There is no better time for Canadian enterprises to participate in the construction of the Belt and Road Initiative (BRI) than now, according to Lu Shaye, China's ambassador to Canada.
Lu made the comment at a Belt and Road forum at the Canadian National Exhibition on Aug 30.
According to Lu, Canada is in an intense trade dispute with its southern ally the U.S. It is reasonable for Canada to promote cooperation with its largest trading partner.
However, given that the global economic center is gradually shifting toward the Asia-Pacific region, Canada also can turn to those emerging markets and diversify its trade.
"Although located in North America, where it is quite far away from China, Canada is welcome to take part in the initiative," said Lu, adding that Canada should not let the opportunity slip away.
Lu used as an example the fact that Belarus and China recently constructed an industrial park in Minsk as part of the Belt and Road construction, adding that cooperation in trade and investment between China and the countries along the Belt and Road has continued to expand over the past five years.
"In the Belt and Road cooperation, we have never pursued a 'China first' policy," said Lu. "The BRI was proposed by China, but its opportunities and achievements can be shared by the whole world. It is aimed at achieving true common prosperity instead of the mere satisfaction of self-interests."

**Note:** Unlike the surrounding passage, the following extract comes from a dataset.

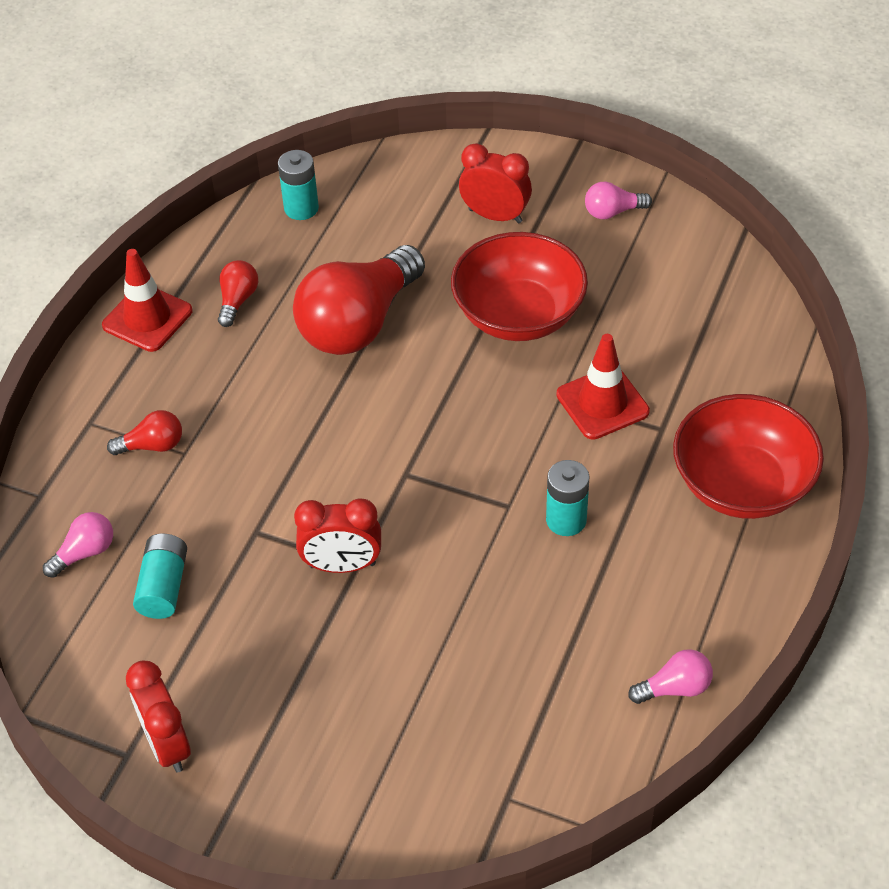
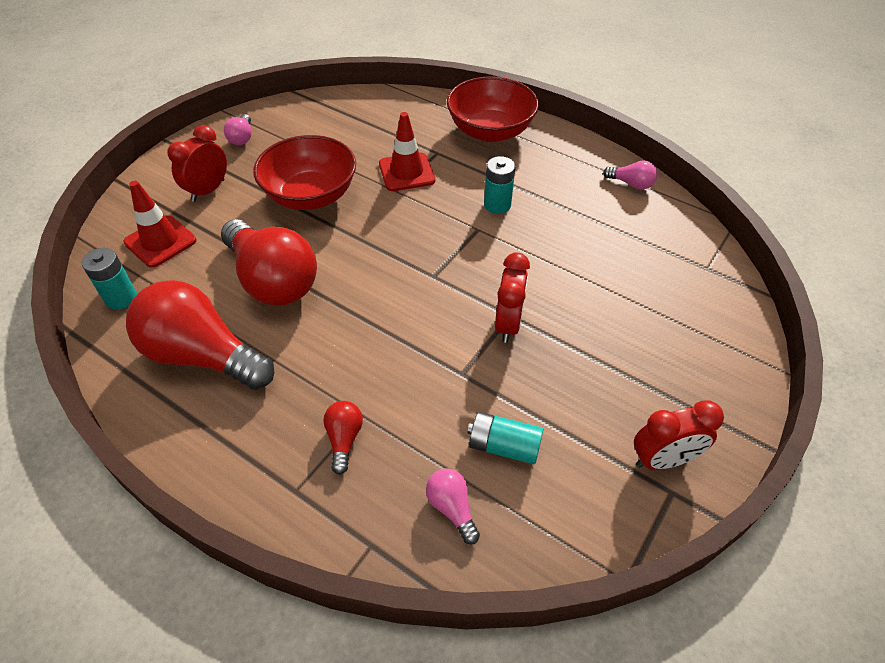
camera: 80 degrees left, 0 degrees up
(147, 318) = (185, 428): red traffic cone -> red traffic cone (160, 241)
(237, 300) = (203, 355): red light bulb -> red light bulb, size x2.31
(675, 688) = (631, 184): pink light bulb -> pink light bulb turned 120 degrees clockwise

Still, since its launch, the BRI has been accompanied by misconceptions.
"Some people say that China utilizes the BRI to seek geostrategic interests, and some even call it China's Marshall Plan. I would like to stress that the BRI is not a tool for China to contend for regional or international ascendancy; instead, it is a public good that can be used by all countries," Lu explained.
Lu suggested that China and Canada could jointly explore third-party markets, as China's productivity and Canada's technologies and services could combine to serve the demands of developing countries.
Jean Charest, a partner at McCarthy Tétrault and former Quebec premier, said China is one of the biggest issues Canada has to address.
"There is, right now, a unique historical opportunity between China and Canada to do the trade agreement, that's what I see today, and we can get it right," Charest said.
"It's about infrastructure and the huge span there is going to be, and the opportunities presented to Canadians in particular that we are very good at," Charest said.